### GIVEN RECORDS
__________
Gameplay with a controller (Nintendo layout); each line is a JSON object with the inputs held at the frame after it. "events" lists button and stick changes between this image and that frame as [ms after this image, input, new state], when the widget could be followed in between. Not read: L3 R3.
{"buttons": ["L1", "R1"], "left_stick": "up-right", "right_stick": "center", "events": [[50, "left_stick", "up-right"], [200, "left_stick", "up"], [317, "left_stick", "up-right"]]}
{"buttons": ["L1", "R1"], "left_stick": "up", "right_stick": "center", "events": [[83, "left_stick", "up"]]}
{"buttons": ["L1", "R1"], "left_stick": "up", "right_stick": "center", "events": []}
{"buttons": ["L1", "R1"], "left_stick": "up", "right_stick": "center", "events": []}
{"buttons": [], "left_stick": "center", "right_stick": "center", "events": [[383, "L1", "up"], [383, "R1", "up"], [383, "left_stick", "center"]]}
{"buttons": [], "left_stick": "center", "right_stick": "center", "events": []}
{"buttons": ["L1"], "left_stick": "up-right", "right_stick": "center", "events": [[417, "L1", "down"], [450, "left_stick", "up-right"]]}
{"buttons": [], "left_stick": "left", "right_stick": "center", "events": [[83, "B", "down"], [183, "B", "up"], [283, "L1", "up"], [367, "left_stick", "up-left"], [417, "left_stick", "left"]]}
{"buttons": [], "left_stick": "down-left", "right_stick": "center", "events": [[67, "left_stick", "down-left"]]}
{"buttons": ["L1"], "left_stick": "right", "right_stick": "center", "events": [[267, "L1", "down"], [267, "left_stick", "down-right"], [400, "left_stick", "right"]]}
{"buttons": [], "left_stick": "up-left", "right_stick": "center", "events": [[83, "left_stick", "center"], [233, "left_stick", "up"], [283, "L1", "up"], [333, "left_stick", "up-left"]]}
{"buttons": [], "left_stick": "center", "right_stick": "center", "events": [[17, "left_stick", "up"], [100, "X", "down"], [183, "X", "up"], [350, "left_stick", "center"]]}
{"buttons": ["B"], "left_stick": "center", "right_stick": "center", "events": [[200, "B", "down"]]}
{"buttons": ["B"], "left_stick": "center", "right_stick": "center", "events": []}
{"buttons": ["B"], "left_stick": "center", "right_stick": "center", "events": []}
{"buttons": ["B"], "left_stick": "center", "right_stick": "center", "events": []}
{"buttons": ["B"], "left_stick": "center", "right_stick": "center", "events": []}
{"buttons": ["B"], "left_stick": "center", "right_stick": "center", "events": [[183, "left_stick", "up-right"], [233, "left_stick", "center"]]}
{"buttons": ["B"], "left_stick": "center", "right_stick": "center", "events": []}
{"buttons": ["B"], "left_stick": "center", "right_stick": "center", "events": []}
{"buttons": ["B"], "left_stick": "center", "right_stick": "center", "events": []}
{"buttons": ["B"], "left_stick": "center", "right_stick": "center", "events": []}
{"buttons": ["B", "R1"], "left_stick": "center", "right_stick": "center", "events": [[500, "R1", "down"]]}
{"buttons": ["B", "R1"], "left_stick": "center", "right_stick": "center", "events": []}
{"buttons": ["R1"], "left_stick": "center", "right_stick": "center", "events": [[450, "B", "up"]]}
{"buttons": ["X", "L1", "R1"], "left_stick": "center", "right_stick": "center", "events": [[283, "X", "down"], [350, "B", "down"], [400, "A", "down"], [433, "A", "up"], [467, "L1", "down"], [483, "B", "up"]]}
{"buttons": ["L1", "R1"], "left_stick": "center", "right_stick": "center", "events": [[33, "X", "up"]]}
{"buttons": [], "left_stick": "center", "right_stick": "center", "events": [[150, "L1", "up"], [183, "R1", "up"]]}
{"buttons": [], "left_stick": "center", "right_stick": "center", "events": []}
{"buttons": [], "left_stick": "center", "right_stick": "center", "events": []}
__________
Give back every entry exactly.

### WORKED SOLUTION
Gameplay with a controller (Nintendo layout); each line is a JSON object with the inputs held at the frame after it. "events" lists button and stick changes between this image and that frame as [ms after this image, input, new state], when the widget could be followed in between. Not read: L3 R3.
{"buttons": ["L1", "R1"], "left_stick": "up-right", "right_stick": "center", "events": [[50, "left_stick", "up-right"], [200, "left_stick", "up"], [317, "left_stick", "up-right"]]}
{"buttons": ["L1", "R1"], "left_stick": "up", "right_stick": "center", "events": [[83, "left_stick", "up"]]}
{"buttons": ["L1", "R1"], "left_stick": "up", "right_stick": "center", "events": []}
{"buttons": ["L1", "R1"], "left_stick": "up", "right_stick": "center", "events": []}
{"buttons": [], "left_stick": "center", "right_stick": "center", "events": [[383, "L1", "up"], [383, "R1", "up"], [383, "left_stick", "center"]]}
{"buttons": [], "left_stick": "center", "right_stick": "center", "events": []}
{"buttons": ["L1"], "left_stick": "up-right", "right_stick": "center", "events": [[417, "L1", "down"], [450, "left_stick", "up-right"]]}
{"buttons": [], "left_stick": "left", "right_stick": "center", "events": [[83, "B", "down"], [183, "B", "up"], [283, "L1", "up"], [367, "left_stick", "up-left"], [417, "left_stick", "left"]]}
{"buttons": [], "left_stick": "down-left", "right_stick": "center", "events": [[67, "left_stick", "down-left"]]}
{"buttons": ["L1"], "left_stick": "right", "right_stick": "center", "events": [[267, "L1", "down"], [267, "left_stick", "down-right"], [400, "left_stick", "right"]]}
{"buttons": [], "left_stick": "up-left", "right_stick": "center", "events": [[83, "left_stick", "center"], [233, "left_stick", "up"], [283, "L1", "up"], [333, "left_stick", "up-left"]]}
{"buttons": [], "left_stick": "center", "right_stick": "center", "events": [[17, "left_stick", "up"], [100, "X", "down"], [183, "X", "up"], [350, "left_stick", "center"]]}
{"buttons": ["B"], "left_stick": "center", "right_stick": "center", "events": [[200, "B", "down"]]}
{"buttons": ["B"], "left_stick": "center", "right_stick": "center", "events": []}
{"buttons": ["B"], "left_stick": "center", "right_stick": "center", "events": []}
{"buttons": ["B"], "left_stick": "center", "right_stick": "center", "events": []}
{"buttons": ["B"], "left_stick": "center", "right_stick": "center", "events": []}
{"buttons": ["B"], "left_stick": "center", "right_stick": "center", "events": [[183, "left_stick", "up-right"], [233, "left_stick", "center"]]}
{"buttons": ["B"], "left_stick": "center", "right_stick": "center", "events": []}
{"buttons": ["B"], "left_stick": "center", "right_stick": "center", "events": []}
{"buttons": ["B"], "left_stick": "center", "right_stick": "center", "events": []}
{"buttons": ["B"], "left_stick": "center", "right_stick": "center", "events": []}
{"buttons": ["B", "R1"], "left_stick": "center", "right_stick": "center", "events": [[500, "R1", "down"]]}
{"buttons": ["B", "R1"], "left_stick": "center", "right_stick": "center", "events": []}
{"buttons": ["R1"], "left_stick": "center", "right_stick": "center", "events": [[450, "B", "up"]]}
{"buttons": ["X", "L1", "R1"], "left_stick": "center", "right_stick": "center", "events": [[283, "X", "down"], [350, "B", "down"], [400, "A", "down"], [433, "A", "up"], [467, "L1", "down"], [483, "B", "up"]]}
{"buttons": ["L1", "R1"], "left_stick": "center", "right_stick": "center", "events": [[33, "X", "up"]]}
{"buttons": [], "left_stick": "center", "right_stick": "center", "events": [[150, "L1", "up"], [183, "R1", "up"]]}
{"buttons": [], "left_stick": "center", "right_stick": "center", "events": []}
{"buttons": [], "left_stick": "center", "right_stick": "center", "events": []}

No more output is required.